>>

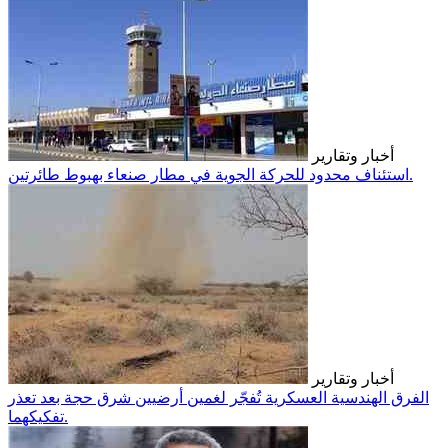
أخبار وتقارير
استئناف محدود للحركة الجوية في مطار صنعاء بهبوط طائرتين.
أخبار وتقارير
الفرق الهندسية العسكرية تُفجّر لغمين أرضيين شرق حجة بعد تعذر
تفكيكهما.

<<
>>

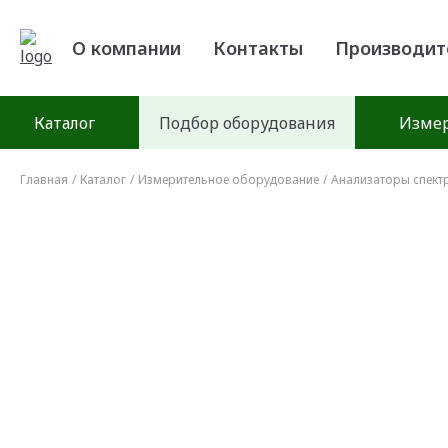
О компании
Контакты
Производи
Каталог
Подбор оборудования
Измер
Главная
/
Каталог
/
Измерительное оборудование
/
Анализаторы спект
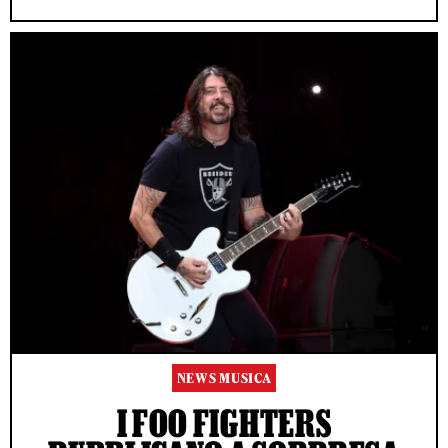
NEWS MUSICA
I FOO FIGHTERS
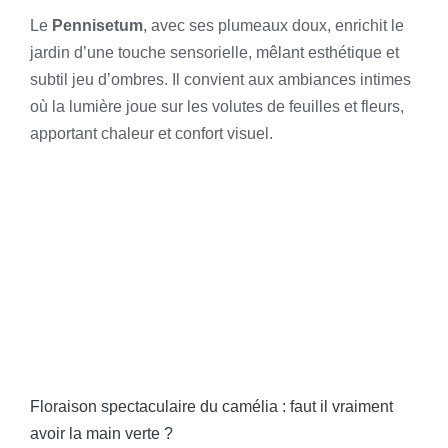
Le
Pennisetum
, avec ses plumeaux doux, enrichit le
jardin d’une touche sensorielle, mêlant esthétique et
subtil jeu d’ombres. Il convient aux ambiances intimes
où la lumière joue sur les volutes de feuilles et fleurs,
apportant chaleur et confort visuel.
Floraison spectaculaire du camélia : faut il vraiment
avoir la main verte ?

<<

#### Aufgabenstellung:
Übertrage die Zeilen ab der Zeile mit „NEWS MUSICA“ bis einschließlich der Zeile mit „avoir la main verte ?“ wortgetreu. Bilder werden dabei nicht mit übernommen.

#### Schriftliche Antwort:
NEWS MUSICA
I FOO FIGHTERS
Le
Pennisetum
, avec ses plumeaux doux, enrichit le
jardin d’une touche sensorielle, mêlant esthétique et
subtil jeu d’ombres. Il convient aux ambiances intimes
où la lumière joue sur les volutes de feuilles et fleurs,
apportant chaleur et confort visuel.
Floraison spectaculaire du camélia : faut il vraiment
avoir la main verte ?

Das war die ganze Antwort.